The European Union wants to be climate neutral by 2050. China has just announced that it wants to become neutral by 2060.
In the digital context, however, it is a completely different story. The 5G conflict between America and China is becoming more severe. It is easy to argue that Europe is already digitally irrelevant, and ask for a safe American security umbrella. But, first, is seeking this umbrella real, and second, is it just the right approach?
Our individual member states are not and will never be (again) world powers. But that does not mean we should compromise our European values, such as freedom and human dignity. In the modern world, we should not be nonchalant to hand over decisions regarding the 5G revolution to giants from other continents.
Von der Leyen outlined what the European approach to the digital revolution is, putting the European citizen at the centre of attention with his rights: the right to privacy, connectivity, freedom of expression, free flow of data and digital security.
We already know that Europe will create its own cloud network for industry based on the Gaia-X project.
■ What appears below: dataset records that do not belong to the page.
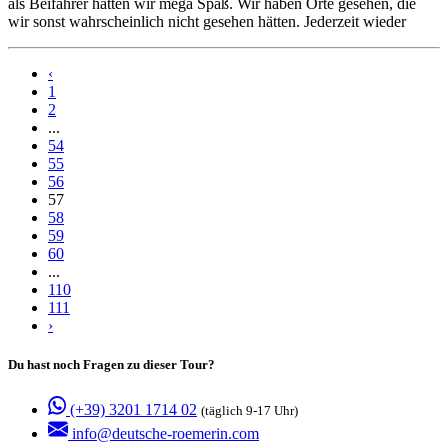
als Beifahrer hatten wir mega Spaß. Wir haben Orte gesehen, die
wir sonst wahrscheinlich nicht gesehen hätten. Jederzeit wieder
‹
1
2
...
54
55
56
57
58
59
60
...
110
111
›
Du hast noch Fragen zu dieser Tour?
(+39) 3201 1714 02
(täglich 9-17 Uhr)
info@deutsche-roemerin.com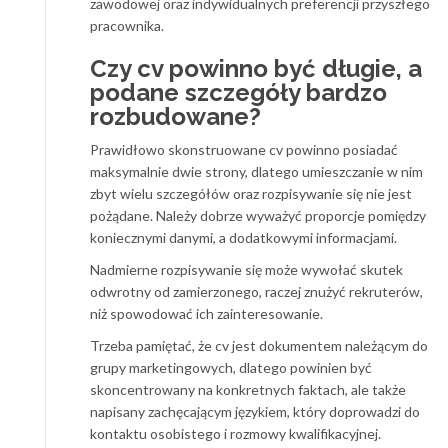
zawodowej oraz indywidualnych preferencji przyszłego
pracownika.
Czy cv powinno być długie, a
podane szczegóły bardzo
rozbudowane?
Prawidłowo skonstruowane cv powinno posiadać
maksymalnie dwie strony, dlatego umieszczanie w nim
zbyt wielu szczegółów oraz rozpisywanie się nie jest
pożądane. Należy dobrze wyważyć proporcje pomiędzy
koniecznymi danymi, a dodatkowymi informacjami.
Nadmierne rozpisywanie się może wywołać skutek
odwrotny od zamierzonego, raczej znużyć rekruterów,
niż spowodować ich zainteresowanie.
Trzeba pamiętać, że cv jest dokumentem należącym do
grupy marketingowych, dlatego powinien być
skoncentrowany na konkretnych faktach, ale także
napisany zachęcającym językiem, który doprowadzi do
kontaktu osobistego i rozmowy kwalifikacyjnej.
The European approach to the digital means taking care of data from the citizen’s perspective, regulating the artificial intelligence and developing infrastructure in an inclusive way so it reaches all Europeans. Europe hopes to regain its digital sovereignty.
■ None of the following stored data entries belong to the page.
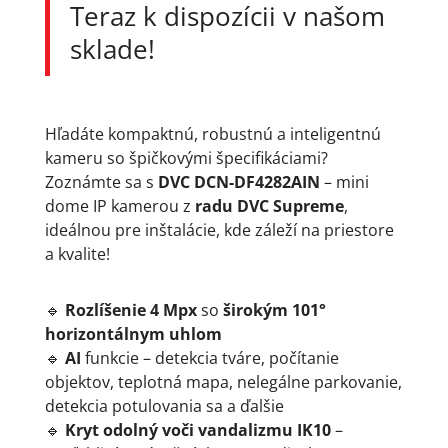
Teraz k dispozícii v našom
sklade!
Hľadáte kompaktnú, robustnú a inteligentnú
kameru so špičkovými špecifikáciami?
Zoznámte sa s
DVC DCN-DF4282AIN
– mini
dome IP kamerou z
radu DVC Supreme
,
ideálnou pre inštalácie, kde záleží na priestore
a kvalite!
🔹
Rozlíšenie 4 Mpx
so
širokým 101°
horizontálnym uhlom
🔹
AI
funkcie – detekcia tváre, počítanie
objektov, teplotná mapa, nelegálne parkovanie,
detekcia potulovania sa a ďalšie
🔹
Kryt odolný voči vandalizmu IK10
–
By surrendering to the Americans or the Chinese, Europe would become a battleground for supremacy between two global giants. Doesn’t that sound like déjà-vu? The Cold War division of Europe stemmed precisely from the treatment of Europe by the USSR and the USA as a playing field.
Europeans had nothing to say. According to military plans, the atomic bombs were supposed to be detonated here, away from the homes of American citizens and Soviet manufacturing plants.
Do we want to go back to the Cold War and divisions into spheres of influence? Do we want to be dependent on the blink of an eye of an unpredictable host in the White House?
We cannot want it for another reason either: someone has to ease the US-Chinese disputes. Berlin alone cannot deliver. Neither can Moscow nor Delhi. A partner with sufficient clout is needed for the American and Asian giants.
Only a Europe independent from Washington and Beijing, developing its own digital sovereignty, can be a reliable partner for the 21st century of world politics.